I have noted some of the exercises which I want to use again as preparation for work.
Draw on A1 paper on the wall with charcoal on stick, rag bundle on end of stick with paint or ink, make marks with closed eyes
Draw on A4 sheet with eyes closed listening to the different drawing materials, feel the physicality of your muscles making the mark.
Draw on A4 sheet listening with eyes closed, listening and responding to the sounds around you.
We took a stick, a leaf and a bean pod and arranged them on an A4 sheet with the only constraint being that they should all touch in some way. We then made six drawings very quickly using a different media for each with just a few strokes, paying particular attention to how the objects touched each other and to the space between the objects. We then arranged these in order of most to least favourite and analysed our choice. We the took the least favourite and redrew our three objects on top, editing the original marks in response to the new ones.
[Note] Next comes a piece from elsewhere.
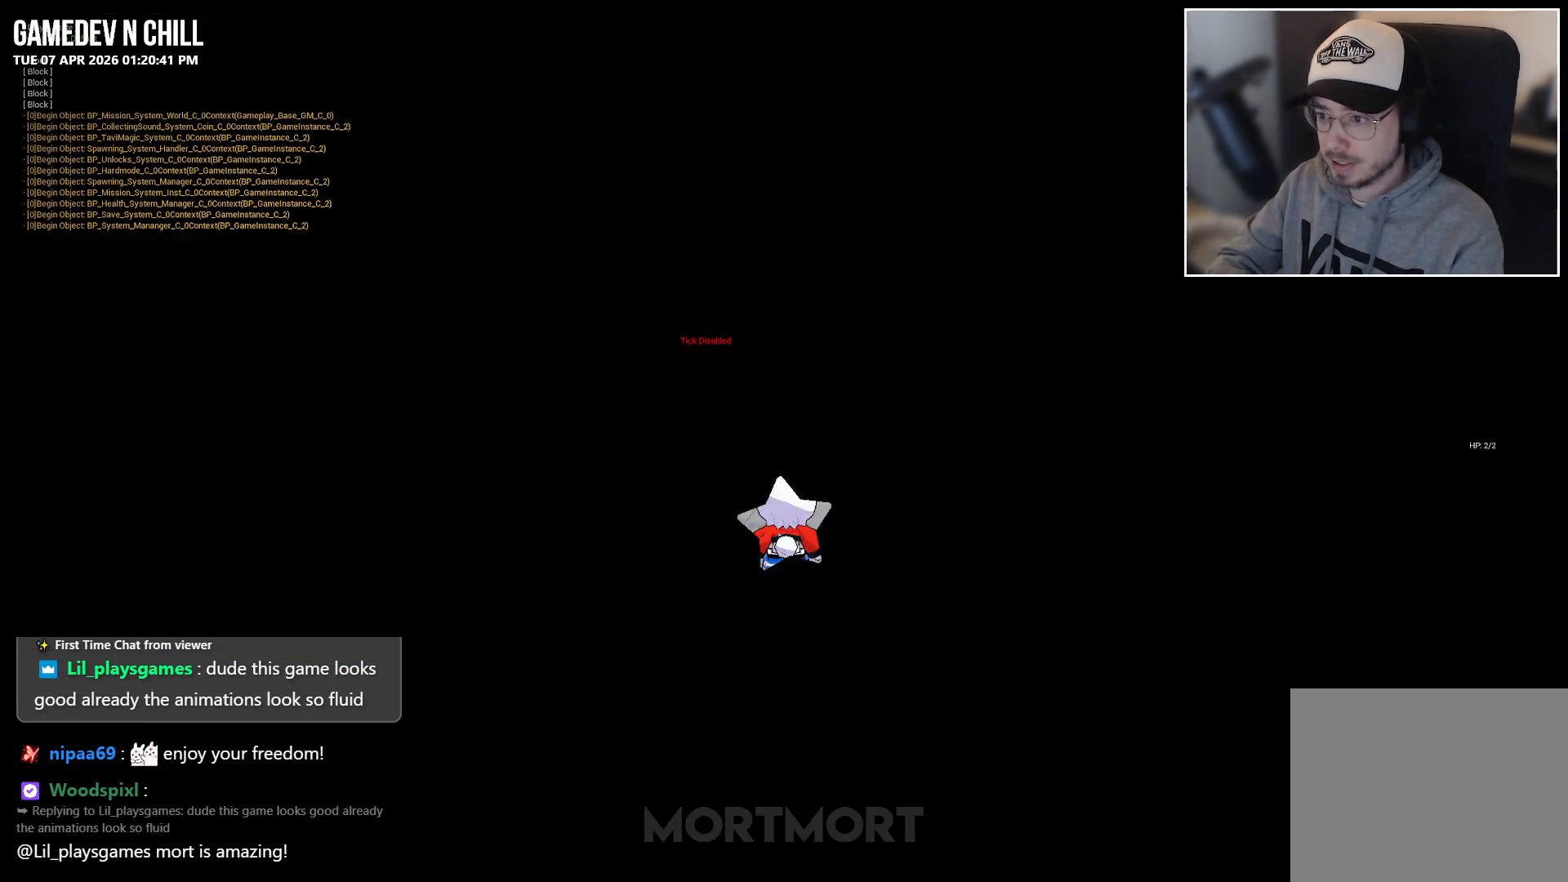
Gameplay with a controller (Xbox layout); each line is a JSON object with the inputs held at the frame after it. "events" lists button and stick changes between this image and that frame as [ms after this image, input, new state], when the widget could be followed in between.
{"buttons": [], "left_stick": "up-right", "right_stick": "center", "events": [[150, "left_stick", "up-left"], [217, "right_stick", "right"], [467, "left_stick", "up-right"], [467, "right_stick", "center"]]}
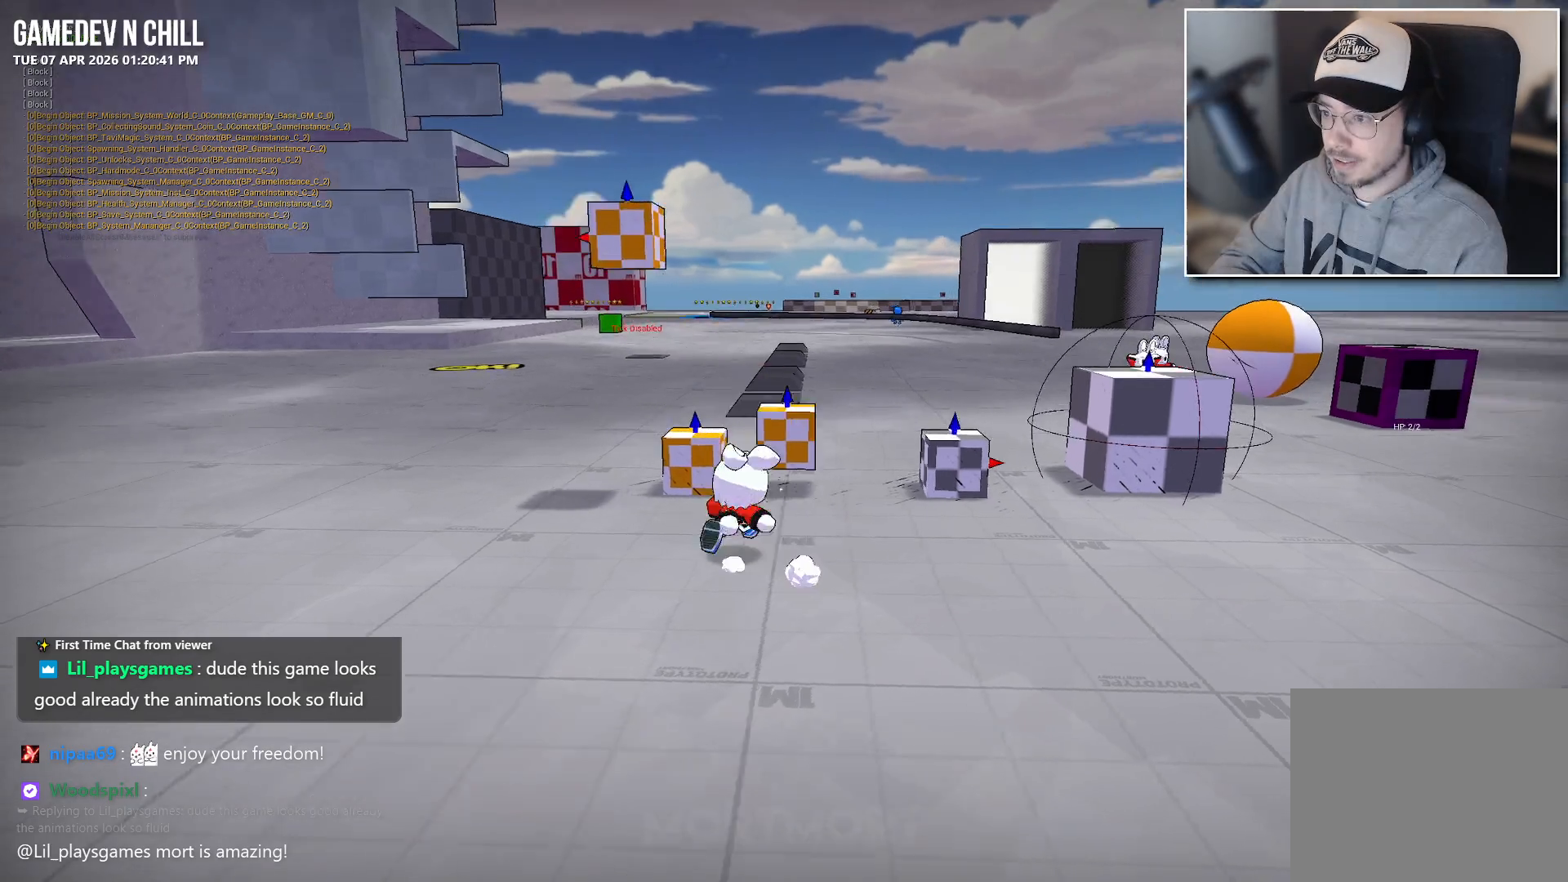
{"buttons": [], "left_stick": "right", "right_stick": "center", "events": [[200, "right_stick", "right"], [250, "left_stick", "right"], [350, "right_stick", "center"]]}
I extended this to large scale works outside, working on three A1 pieces in rotation adding just a few marks at a time.
Here is a selection of the many pieces I produced during the workshop:
Emily got me to turn this drawing by 90 degrees and use it as a starting point for the next, but I ended up very, very dark.
Towards the end of the workshop, Emily challenged me to work with space, and to realise my subject in terms of its space by using a few marks and large shapes. These two works turned out to be my favourites.
At the end of the course, we all set up a selection of out work on the studio walls and talked briefly about what we had got from the course, how we had progressed and what we could take away for our future practice. Emily had considered all of our work and progress carefully and offered each of us advice on future directions. She asked me to keep working on using a few, big marks and getting large shapes and space into my work.
My favourite pieces by other artists, with their kind permission.
Artists who we looked at during the course:
- Jim Dine
- John Virtue
- Per Kirkeby
- John Skinner
- Hughie O’Donoghue
In the context of trees, consider also:
- Kurt Jackson
- David Hockney
This was a wonderful course, full of practical tools and insight into the creative process. I have written up as much detail as I can remember because I know I will return to this again and again.
Ideas to take forward:
- few, significant marks – consider working on translucent Japanese paper and layer the marks, using both sides of the paper and layering up the sheets – artist’s book?
- drawing space and air
- consider doing layers of drawings, tearing through to the drawings beneath – mark selection
- take this into monoprinting
- consider my garden as a subject for my parallel project
- think about format in relation to subject
- apply these mark making ideas to life drawing
- experiment making expressive marks with etching/relief ink for printmaking, in addition to negative marks, removing ink
- experiment with carborundum and pva for mark making for printing, expressive line and mass tone
- maintain excitement, get stuck in, graft.